Golden Spike National Historic Park

We have traveled through Salt Lake City many times in our travels but we have never actually stopped and spent time there. This trip we decided to stay for a week and at the top of Lee’s To Do list was the Golden Spike National Historic Park. Located about an hour NW of Salt Lake City this park has been on Lee’s bucket list for years and I was more than happy to take a drive and check it out.

Turns out this park is one of those hidden gems in our National Park system with a great little gift shop, recreation of the trains and historic event, and an auto tour of the surrounding area. We ended up spending quite a bit of time there and and even though it was in a remote location we were joined by several other small groups.
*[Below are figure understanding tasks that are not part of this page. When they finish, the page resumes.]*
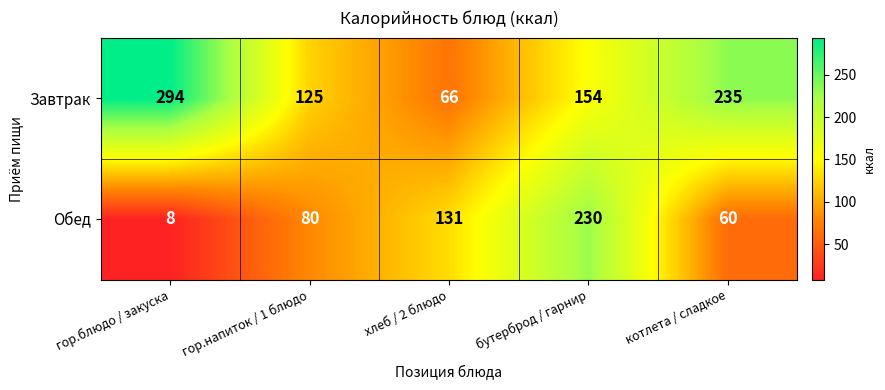

List the series in order of their peak value, lowest first.

Обед, Завтрак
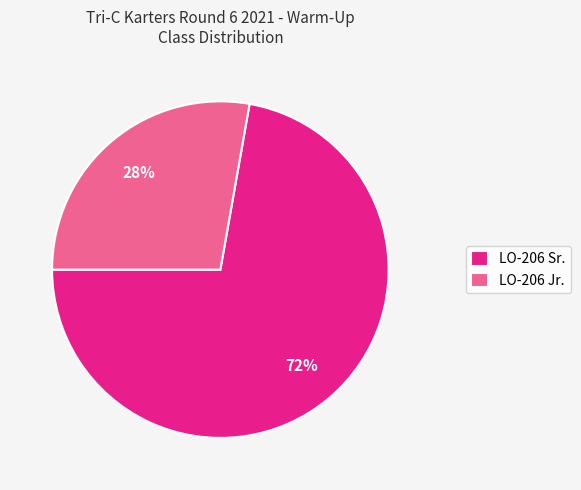

Is it true that LO-206 Sr. is 72% of the pie?

True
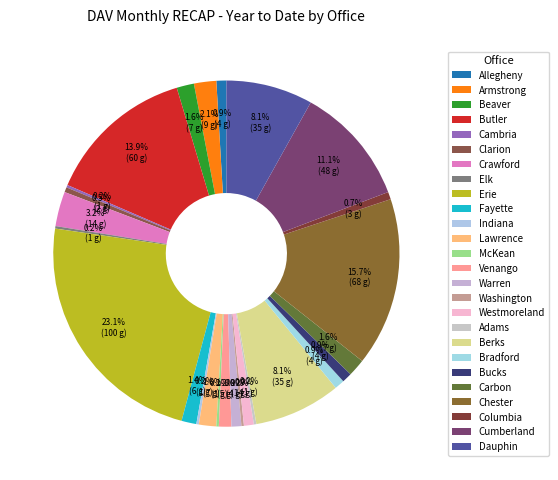

What portion of the pie excludes Cumberland?

88.9%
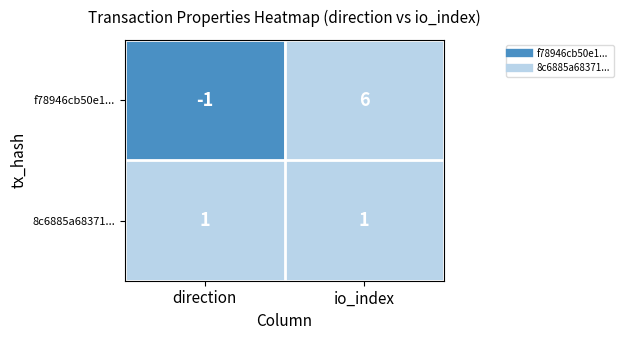

How many data points does each series have?

2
This location is VERY remote and there is no cell coverage so make sure you have good directions in your phone prior to making the attempt. The museum part is pretty small but has some cool stuff and of course the best part is the replica trains outside were amazing. What was really cool was once again one person pushed to have this site declared a national historic park. We have seen this happen so many times and in this case it was Bernice Gibbs who began campaigning in the 1920’s. My only note is that although the Chinese contribution is acknowledged the harsh conditions and racism they faced was pretty watered down in the displays. Also please note the Golden Spike itself is not here. It is in a university in California.

The very best part was being able to stand on the exact site where the spike was put in. There are times when we get to stand in historical places (the Oregon Trail and where the Lewis and Clark trail ended are a couple that come to mind) and you literally get goosebumps. For me this was just such a spot and I wasn’t alone. Lots of grown people there were a little giddy!

The trains were really great re-creations and they even move them every night along the track. We missed that but they were running and occasionally steam would belch from one of them which scared me at one point. It was LOUD but very cool. I am not a huge train person (Lee definitely is) but even so the historical importance of this meeting made the whole site very special. Definitely worth the drive.

My only complaint about the site was the auto tour was a little confusing. We kept looking for a trestle bridge (we love those), but ultimately we learned it no longer existed. Plus the drive is divided into two different sections and the map they provided wasn’t very clear. It was neat though driving along through the places they blasted out the rock and the Chinese Arch was worth the stop to take a few pictures.

A little truck porn 🙂

There are National Park sites in this country that you definitely have to work at to visit (Very Large Array is our all time favorite) but they are almost always totally worth it. This site was definitely remote but we loved visiting it.